To answer, print the line containing "- Phase implementation" and each line after it in the listing below, exactly as they stand.

━━━━━━━━━━

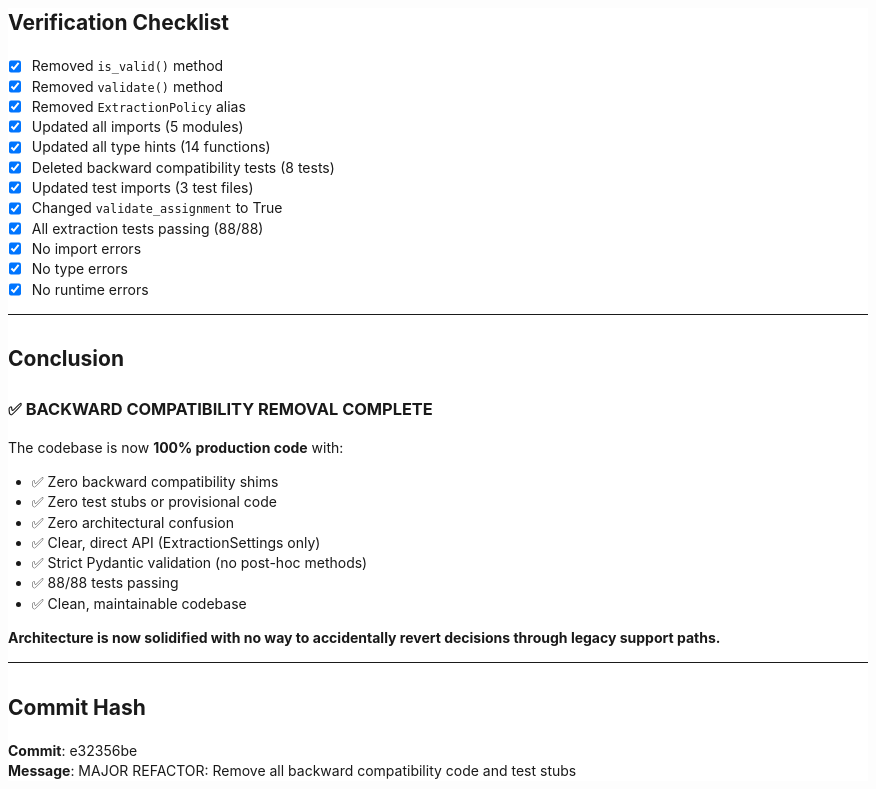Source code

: 
## Verification Checklist

- [x] Removed `is_valid()` method
- [x] Removed `validate()` method
- [x] Removed `ExtractionPolicy` alias
- [x] Updated all imports (5 modules)
- [x] Updated all type hints (14 functions)
- [x] Deleted backward compatibility tests (8 tests)
- [x] Updated test imports (3 test files)
- [x] Changed `validate_assignment` to True
- [x] All extraction tests passing (88/88)
- [x] No import errors
- [x] No type errors
- [x] No runtime errors

---

## Conclusion

### ✅ **BACKWARD COMPATIBILITY REMOVAL COMPLETE**

The codebase is now **100% production code** with:
- ✅ Zero backward compatibility shims
- ✅ Zero test stubs or provisional code
- ✅ Zero architectural confusion
- ✅ Clear, direct API (ExtractionSettings only)
- ✅ Strict Pydantic validation (no post-hoc methods)
- ✅ 88/88 tests passing
- ✅ Clean, maintainable codebase

**Architecture is now solidified with no way to accidentally revert decisions through legacy support paths.**

---

## Commit Hash

**Commit**: e32356be  
**Message**: MAJOR REFACTOR: Remove all backward compatibility code and test stubs

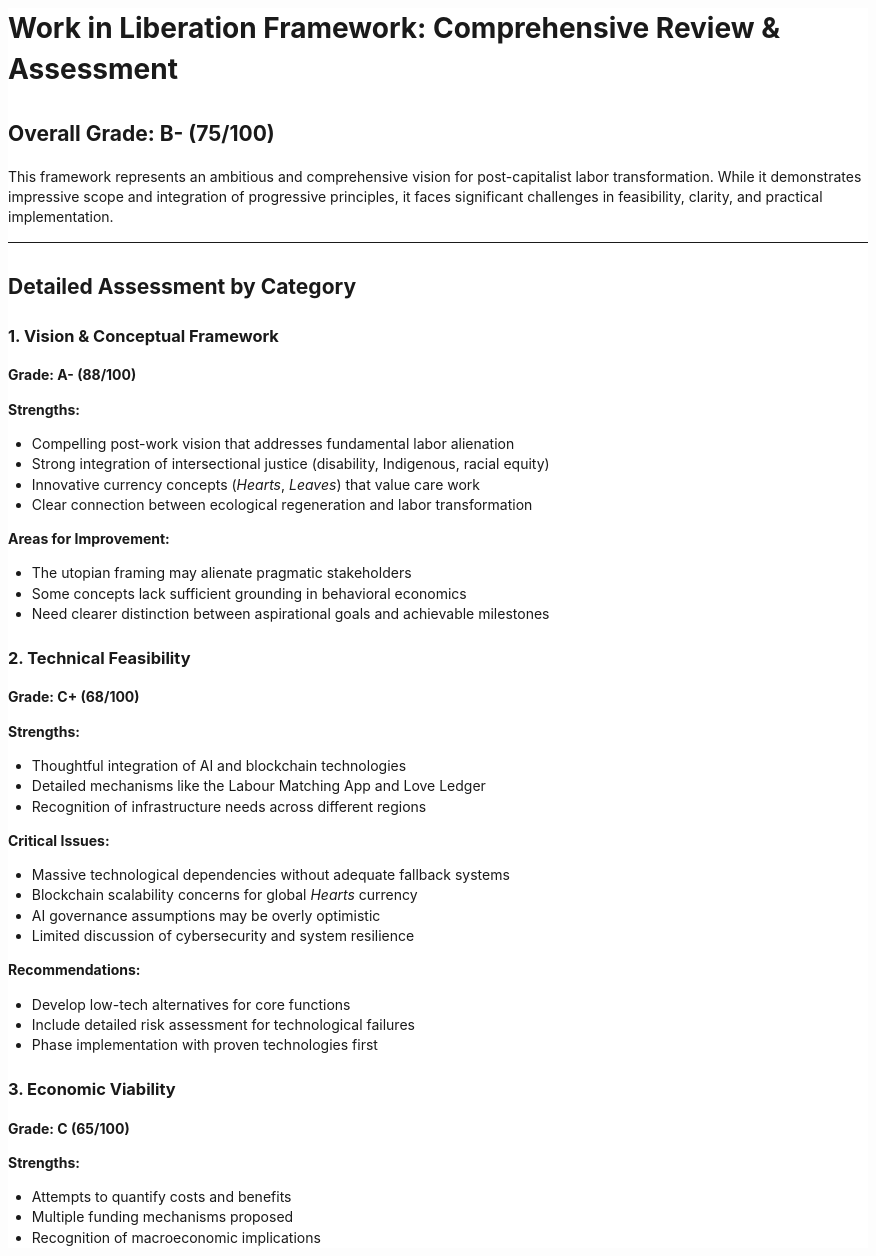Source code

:# Work in Liberation Framework: Comprehensive Review & Assessment

## Overall Grade: B- (75/100)

This framework represents an ambitious and comprehensive vision for post-capitalist labor transformation. While it demonstrates impressive scope and integration of progressive principles, it faces significant challenges in feasibility, clarity, and practical implementation.

---

## Detailed Assessment by Category

### 1. Vision & Conceptual Framework
**Grade: A- (88/100)**

**Strengths:**
- Compelling post-work vision that addresses fundamental labor alienation
- Strong integration of intersectional justice (disability, Indigenous, racial equity)
- Innovative currency concepts (*Hearts*, *Leaves*) that value care work
- Clear connection between ecological regeneration and labor transformation

**Areas for Improvement:**
- The utopian framing may alienate pragmatic stakeholders
- Some concepts lack sufficient grounding in behavioral economics
- Need clearer distinction between aspirational goals and achievable milestones

### 2. Technical Feasibility
**Grade: C+ (68/100)**

**Strengths:**
- Thoughtful integration of AI and blockchain technologies
- Detailed mechanisms like the Labour Matching App and Love Ledger
- Recognition of infrastructure needs across different regions

**Critical Issues:**
- Massive technological dependencies without adequate fallback systems
- Blockchain scalability concerns for global *Hearts* currency
- AI governance assumptions may be overly optimistic
- Limited discussion of cybersecurity and system resilience

**Recommendations:**
- Develop low-tech alternatives for core functions
- Include detailed risk assessment for technological failures
- Phase implementation with proven technologies first

### 3. Economic Viability
**Grade: C (65/100)**

**Strengths:**
- Attempts to quantify costs and benefits
- Multiple funding mechanisms proposed
- Recognition of macroeconomic implications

━━━━━━━━━━

▸ **Expected answer**
- Phase implementation with proven technologies first

### 3. Economic Viability
**Grade: C (65/100)**

**Strengths:**
- Attempts to quantify costs and benefits
- Multiple funding mechanisms proposed
- Recognition of macroeconomic implications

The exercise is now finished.